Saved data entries
___

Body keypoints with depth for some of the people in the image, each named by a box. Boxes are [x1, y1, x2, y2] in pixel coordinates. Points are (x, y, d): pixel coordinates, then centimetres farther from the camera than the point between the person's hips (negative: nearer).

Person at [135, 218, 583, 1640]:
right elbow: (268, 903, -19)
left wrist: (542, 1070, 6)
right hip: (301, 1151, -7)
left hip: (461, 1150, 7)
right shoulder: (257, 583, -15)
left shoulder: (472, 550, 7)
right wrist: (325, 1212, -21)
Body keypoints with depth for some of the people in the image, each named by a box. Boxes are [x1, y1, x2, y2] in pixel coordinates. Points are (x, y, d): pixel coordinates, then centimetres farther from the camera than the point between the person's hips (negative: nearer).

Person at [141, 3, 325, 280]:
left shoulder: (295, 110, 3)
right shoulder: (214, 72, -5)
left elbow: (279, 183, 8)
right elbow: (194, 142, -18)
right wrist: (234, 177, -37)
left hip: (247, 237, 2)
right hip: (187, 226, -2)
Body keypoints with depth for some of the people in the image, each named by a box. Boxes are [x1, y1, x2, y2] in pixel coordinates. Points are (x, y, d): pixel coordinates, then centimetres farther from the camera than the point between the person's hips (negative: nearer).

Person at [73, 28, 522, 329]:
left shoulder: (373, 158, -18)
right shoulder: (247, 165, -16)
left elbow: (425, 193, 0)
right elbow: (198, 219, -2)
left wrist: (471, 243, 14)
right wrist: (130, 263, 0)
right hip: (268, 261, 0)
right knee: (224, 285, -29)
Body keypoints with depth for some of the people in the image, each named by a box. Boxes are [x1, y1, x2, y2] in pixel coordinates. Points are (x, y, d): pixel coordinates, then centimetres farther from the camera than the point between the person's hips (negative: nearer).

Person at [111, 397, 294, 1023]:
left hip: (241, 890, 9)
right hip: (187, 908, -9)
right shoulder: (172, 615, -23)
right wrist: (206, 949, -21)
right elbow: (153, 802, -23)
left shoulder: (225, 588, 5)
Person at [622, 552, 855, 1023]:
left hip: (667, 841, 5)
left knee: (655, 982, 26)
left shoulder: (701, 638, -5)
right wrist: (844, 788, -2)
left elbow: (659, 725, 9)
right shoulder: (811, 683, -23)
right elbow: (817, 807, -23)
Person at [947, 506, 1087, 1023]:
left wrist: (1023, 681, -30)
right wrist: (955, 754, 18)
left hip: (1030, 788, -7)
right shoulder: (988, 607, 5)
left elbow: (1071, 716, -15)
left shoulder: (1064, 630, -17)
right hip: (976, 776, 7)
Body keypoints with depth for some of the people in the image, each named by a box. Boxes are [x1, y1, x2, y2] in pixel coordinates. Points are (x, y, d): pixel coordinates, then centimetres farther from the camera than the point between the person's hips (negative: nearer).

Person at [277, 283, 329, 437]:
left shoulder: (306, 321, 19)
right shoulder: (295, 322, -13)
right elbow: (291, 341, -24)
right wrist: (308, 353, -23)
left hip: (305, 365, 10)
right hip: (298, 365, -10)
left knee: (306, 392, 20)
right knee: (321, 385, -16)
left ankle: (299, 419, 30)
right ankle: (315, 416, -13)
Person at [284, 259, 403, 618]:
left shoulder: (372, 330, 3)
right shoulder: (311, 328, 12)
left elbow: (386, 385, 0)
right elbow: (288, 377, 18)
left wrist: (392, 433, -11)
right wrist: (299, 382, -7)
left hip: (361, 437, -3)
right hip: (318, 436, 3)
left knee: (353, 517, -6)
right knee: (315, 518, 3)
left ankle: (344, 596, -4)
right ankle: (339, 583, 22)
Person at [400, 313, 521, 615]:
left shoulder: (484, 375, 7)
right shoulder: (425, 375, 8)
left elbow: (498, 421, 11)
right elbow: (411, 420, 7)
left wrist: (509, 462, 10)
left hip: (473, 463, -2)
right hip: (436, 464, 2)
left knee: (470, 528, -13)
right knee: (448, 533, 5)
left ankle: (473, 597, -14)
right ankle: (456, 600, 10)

___

Show every line of the data above that contains the string "ankle".

◆ **Task output**
left ankle: (299, 419, 30)
right ankle: (315, 416, -13)
left ankle: (344, 596, -4)
right ankle: (339, 583, 22)
left ankle: (473, 597, -14)
right ankle: (456, 600, 10)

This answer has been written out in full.